Все, хватит! Теперь он не пошлет собственного начальника штаба выяснять обстановку, не станет постоянно согласовывать свои действия с императором, который сначала поддается влиянию не в меру осторожных советчиков и отвергает обоснованность его решительных планов, потом же выставляет их как свои собственные, горько сожалея об упущенных возможностях и беспрестанно проливая слезы по поводу тяжкой участи русского воинства.

Чуткий и внимательный Газенкампф, по-моему, все же недопонял этого порыва, когда свел его к «прирожденной непоседливости и неугомонности» великого князя[856].

А Гурко тем временем продолжал наступать. 17 (29) ноября были заняты оставленные противником позиции у Врачеша и Лютикова. Турки отступили так поспешно, что не успели уничтожить огромные склады боеприпасов, обмундирования и продовольствия у Врачеша. Доставшиеся русскому отряду запасы предназначались для отправки в Плевну и были рассчитаны на полное обеспечение 50-тысячной армии в течение двух месяцев.


14 (26) ноября активизировалась восточная группировка противника. У Трестеника и Мечки турки атаковали позиции XII корпуса, но были довольно быстро отбиты. А 22 ноября (4 декабря) уже южнее, почти у самого склона Балкан, неприятель повел атаку на Златарицу и Елену, стремясь затем пробиться к Тырнову. Части отряда Святополк-Мирского вынуждены были очистить Златарицу, после семичасового боя оставить передовые позиции у Елены, а затем и сам город, отступив к укреплениям у деревни Яковцы. Однако турки довольно быстро выдохлись, и уже 22 ноября (6 декабря) русские отбили Златарицу, а к 25 ноября (7 декабря) бои на этом направлении стихли. Организовать же новую волну наступления турецкое командование было уже неспособно, к тому же, взяв Елену, турки подставили свой правый фланг под удар частей XIII корпуса.

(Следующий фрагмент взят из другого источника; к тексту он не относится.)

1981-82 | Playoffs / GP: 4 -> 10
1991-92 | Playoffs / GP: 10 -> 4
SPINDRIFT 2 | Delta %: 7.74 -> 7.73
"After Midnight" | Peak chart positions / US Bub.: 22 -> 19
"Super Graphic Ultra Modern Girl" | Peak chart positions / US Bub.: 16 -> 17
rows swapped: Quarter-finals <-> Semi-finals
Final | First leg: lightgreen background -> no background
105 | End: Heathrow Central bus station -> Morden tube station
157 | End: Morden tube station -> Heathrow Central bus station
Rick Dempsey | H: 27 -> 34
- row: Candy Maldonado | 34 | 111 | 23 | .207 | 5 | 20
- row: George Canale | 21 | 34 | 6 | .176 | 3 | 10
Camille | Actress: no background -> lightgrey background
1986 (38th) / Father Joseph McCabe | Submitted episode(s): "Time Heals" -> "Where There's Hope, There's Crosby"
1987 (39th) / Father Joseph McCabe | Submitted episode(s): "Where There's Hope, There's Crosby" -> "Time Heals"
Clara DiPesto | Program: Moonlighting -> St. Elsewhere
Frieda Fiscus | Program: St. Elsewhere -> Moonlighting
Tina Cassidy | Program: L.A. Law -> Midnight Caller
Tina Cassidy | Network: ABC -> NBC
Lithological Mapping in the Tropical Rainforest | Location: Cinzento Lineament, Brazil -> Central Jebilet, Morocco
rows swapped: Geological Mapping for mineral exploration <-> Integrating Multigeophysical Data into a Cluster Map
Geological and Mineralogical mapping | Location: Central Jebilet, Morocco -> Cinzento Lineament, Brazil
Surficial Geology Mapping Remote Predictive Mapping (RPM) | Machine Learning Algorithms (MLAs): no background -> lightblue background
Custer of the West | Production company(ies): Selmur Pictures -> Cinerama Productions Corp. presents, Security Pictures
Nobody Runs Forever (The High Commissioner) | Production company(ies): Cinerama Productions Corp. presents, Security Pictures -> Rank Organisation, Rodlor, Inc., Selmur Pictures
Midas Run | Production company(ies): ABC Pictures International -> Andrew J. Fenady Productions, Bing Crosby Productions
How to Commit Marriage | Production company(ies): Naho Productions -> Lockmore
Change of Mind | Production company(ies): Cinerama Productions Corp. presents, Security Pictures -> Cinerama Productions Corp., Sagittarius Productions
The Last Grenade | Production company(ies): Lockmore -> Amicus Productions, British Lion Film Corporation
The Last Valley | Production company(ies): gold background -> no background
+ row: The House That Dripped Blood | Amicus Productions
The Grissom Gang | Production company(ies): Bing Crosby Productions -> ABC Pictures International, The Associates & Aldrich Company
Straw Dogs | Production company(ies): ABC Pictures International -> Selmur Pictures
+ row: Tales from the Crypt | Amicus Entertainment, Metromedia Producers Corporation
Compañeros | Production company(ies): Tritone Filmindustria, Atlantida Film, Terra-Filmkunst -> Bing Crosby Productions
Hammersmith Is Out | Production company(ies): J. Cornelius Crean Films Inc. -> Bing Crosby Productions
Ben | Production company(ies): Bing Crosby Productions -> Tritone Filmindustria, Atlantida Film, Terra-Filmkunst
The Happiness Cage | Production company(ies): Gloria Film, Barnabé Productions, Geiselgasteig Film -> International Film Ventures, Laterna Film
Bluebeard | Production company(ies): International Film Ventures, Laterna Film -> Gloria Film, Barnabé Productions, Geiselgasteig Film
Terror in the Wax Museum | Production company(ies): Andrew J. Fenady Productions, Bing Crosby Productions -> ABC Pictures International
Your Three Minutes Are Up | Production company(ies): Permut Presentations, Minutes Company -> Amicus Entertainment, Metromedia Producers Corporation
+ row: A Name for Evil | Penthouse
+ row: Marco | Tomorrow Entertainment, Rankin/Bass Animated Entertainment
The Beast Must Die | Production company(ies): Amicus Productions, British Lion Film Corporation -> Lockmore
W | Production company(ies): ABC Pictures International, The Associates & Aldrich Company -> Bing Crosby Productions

Тем не менее в штабе русской армии эти события вызвали большую тревогу. Заговорили даже о «трагедии» под Еленой. А кто-то проводил параллели с Плевной, уж слишком очевидны были ошибки. Многочисленная русская кавалерия опять умудрилась прозевать наступление турецкой пехоты, а командир Орловского пехотного полка вместо того, чтобы встретить атаку турок на Елену в укрепленной позиции у Морены, предпочел оставить ее и лихо атаковать противника в лощинах перед ее фронтом. Лихачество обернулось угрозой окружения, утратой 11 орудий и большими потерями в личном составе. Реакция главнокомандующего на случившееся прямо воскрешала в памяти дни «Первой Плевны». «Пока дела под Еленой не разъяснятся, — писал великий князь Гурко 24 ноября (9 декабря), — займи крепкие позиции, укрепись и не двигайся»[857].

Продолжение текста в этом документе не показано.